"Only if you come with me. Lorance, it is such a little way! Only to meet me in the next square. We will slip out of the gates together—leave Paris and all its plots and murders, and at St. Denis keep our honeymoon."
"Monsieur," she said slowly, "I am told that my cousin Mayenne offered a month ago to give me to you for your name on the roster of the League. Is that true?"
"It is true. But you cannot think, Lorance, it was for any lack of love for you. I swear to you—"
"Nay, you need not. I have it by heart that you love me."
"Lorance!"
"But when you could not take me with honour you would not take me. Your house stands against us; you would not desert your house. Am I then to be false to mine?"
"A woman belongs to her husband's house."
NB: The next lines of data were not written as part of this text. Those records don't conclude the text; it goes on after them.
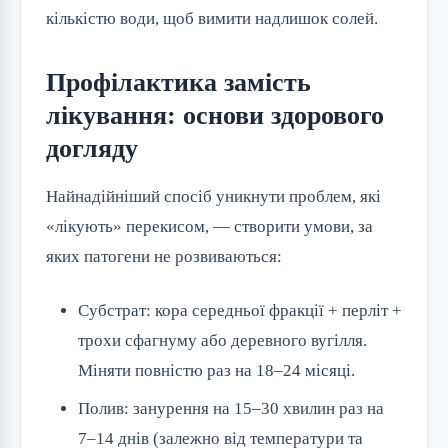
кількістю води, щоб вимити надлишок солей.
Профілактика замість
лікування: основи здорового
догляду
Найнадійніший спосіб уникнути проблем, які
«лікують» перекисом, — створити умови, за
яких патогени не розвиваються:
Субстрат: кора середньої фракції + перліт +
трохи сфагнуму або деревного вугілля.
Міняти повністю раз на 18–24 місяці.
Полив: занурення на 15–30 хвилин раз на
7–14 днів (залежно від температури та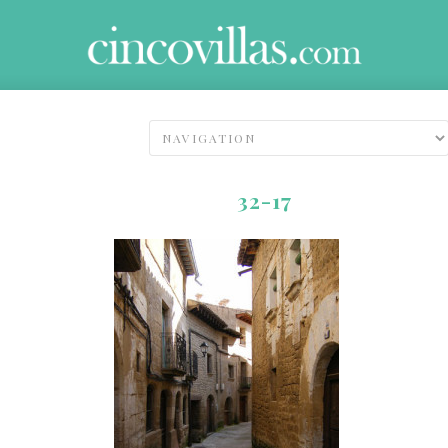
32-17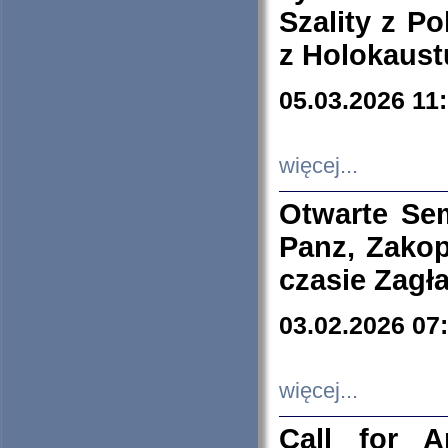
Szality z Po
z Holokaust
05.03.2026 11
więcej...
Otwarte Se
Panz, Zakop
czasie Zagł
03.02.2026 07
więcej...
Call for A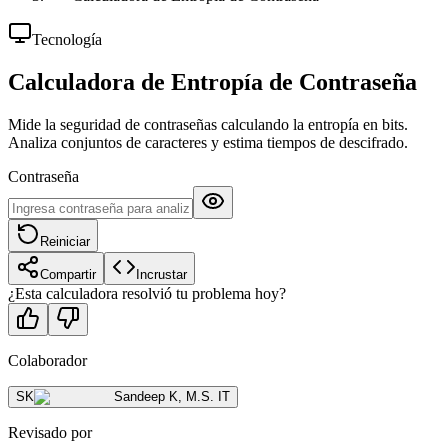
Tecnología
Calculadora de Entropía de Contraseña
Mide la seguridad de contraseñas calculando la entropía en bits.
Analiza conjuntos de caracteres y estima tiempos de descifrado.
Contraseña
Reiniciar
Compartir
Incrustar
¿Esta calculadora resolvió tu problema hoy?
Colaborador
SK
Sandeep K
,
M.S. IT
Revisado por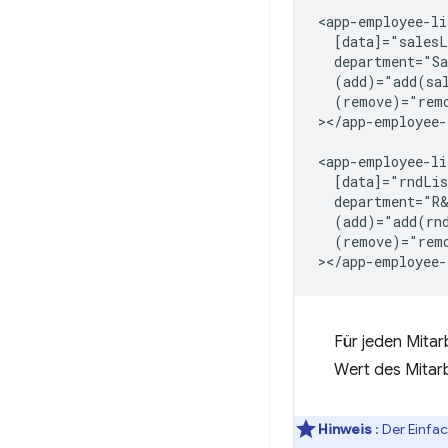
<app-employee-lis
  [data]="salesL
  department="Sa
  (add)="add(sal
  (remove)="remo
></app-employee-
<app-employee-lis
  [data]="rndLis
  department="R&
  (add)="add(rnd
  (remove)="remo
Für jeden Mita
Wert des Mitarb
Hinweis
: Der Einfa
"Aye, but she does not wed the enemy of her own. Monsieur, you are full of loyalty; shall I have none? I was born, my father before me, in the shadow of the house of Lorraine; the Lorraine princes our kinsmen, our masters, our friends. When I was orphaned young, and penniless because King Henry's Huguenots had wrenched our lands away, I came here to my cousin Mayenne, to dwell here in kindness and love as a daughter of the house. Am I to turn traitor now?"
"Lorance," he was fiercely beginning, when Mlle. de Tavanne bounded in.
"On guard!" she hissed at us. "They come!"